How many teachers do they think are available/ still in the profession, to do all this??

It’s just a big muddle through bodge until the vaccine can be rolled out in 2021 isn’t it?

My poor DS having to take GCSE’s next spring amid all this chaos.

OP posts:
ineedaholidaynow · 28/08/2020 23:56

How can parents trust the Government on how they are handling opening schools after this

ineedaholidaynow · 28/08/2020 23:58

@Lemons1571 I'm in the same position as you with DC doing GCSEs, and I'm also a school governor. I just feel like crying at the moment

latticechaos · 29/08/2020 00:00

@ineedaholidaynow

How can parents trust the Government on how they are handling opening schools after this
That's my problem. I simply don't trust them. All the trust I have in the school has been demolished by the fact the head is working to fulfill stupid, rushed and weak guidance.

It is just chaos and more chaos.

My kids really deserved a calm sensible plan and some semblance of competence.

Beebityboo · 29/08/2020 00:01

I had just come to terms with sending my youngest two back to primary but it just feels so wrong. They don't have a handle on it at all. I'm a Sahm, I can afford to spare my sen 5yo this chaos.
I just want to feel confident in sending them, like I'm doing the right thing Sad.

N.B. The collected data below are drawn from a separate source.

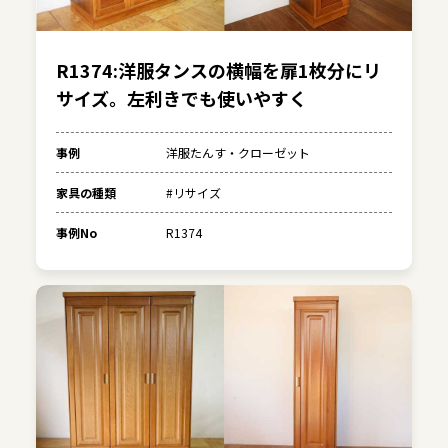
R1374:洋服タンスの横幅を扉1枚分にリ
サイズ。左利きでも使いやすく
事例
洋服たんす・クローゼット
家具の種類
#リサイズ
事例No
R1374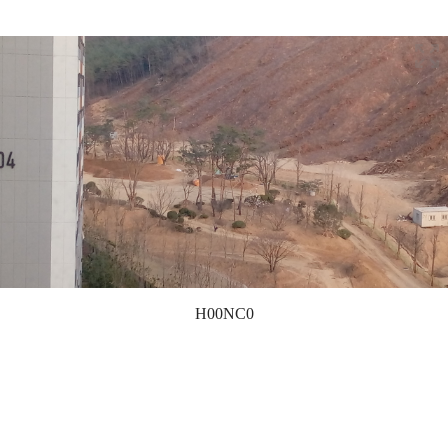
H00NC0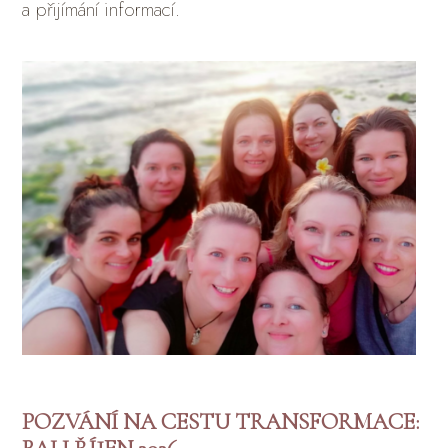
a přijímání informací.
POZVÁNÍ NA CESTU TRANSFORMACE: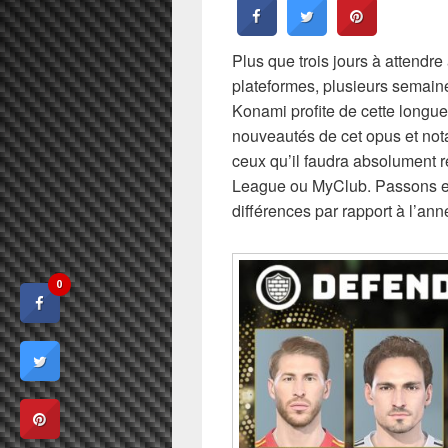
Plus que trois jours à attendr
plateformes, plusieurs semaine
Konami profite de cette longue
nouveautés de cet opus et not
ceux qu’il faudra absolument 
League ou MyClub. Passons en
différences par rapport à l’ann
0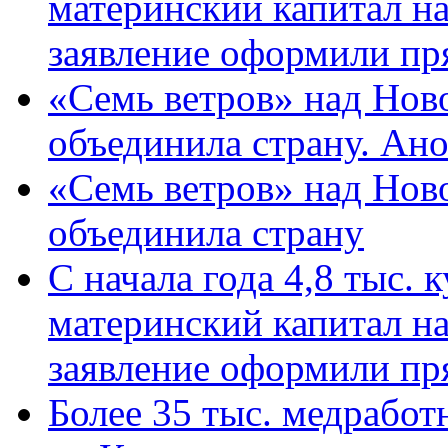
материнский капитал н
заявление оформили пр
«Семь ветров» над Нов
объединила страну. Ан
«Семь ветров» над Нов
объединила страну
С начала года 4,8 тыс.
материнский капитал н
заявление оформили пр
Более 35 тыс. медрабо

Shitfuckoh · 29/08/2020 00:03

@Beebityboo

I had just come to terms with sending my youngest two back to primary but it just feels so wrong. They don't have a handle on it at all. I'm a Sahm, I can afford to spare my sen 5yo this chaos. I just want to feel confident in sending them, like I'm doing the right thing Sad.
Same issues here with my sen 9 yr old and NT 6 year old (and to some degree their 3 yo sibling who is supposed to start nursery in Sept)
Anniemabel · 29/08/2020 00:10

We have two full time parents and three kids (one nursery age). If there is another lockdown our 8 year old will get a full syllabus of online learning via Microsoft teams with loads of teacher input and no input from us (private primary). Our 6 year old will get absolutely nothing (state primary) if like last time the parents are expected to teach - we can’t look after a 3 year old and do our jobs and homeschool a child.

Department for education advice is that schools should be ready to provide proper online learning with teacher interaction in case schools need to shut or classes need to isolate but we’ve heard nothing from the state school in preparation for that.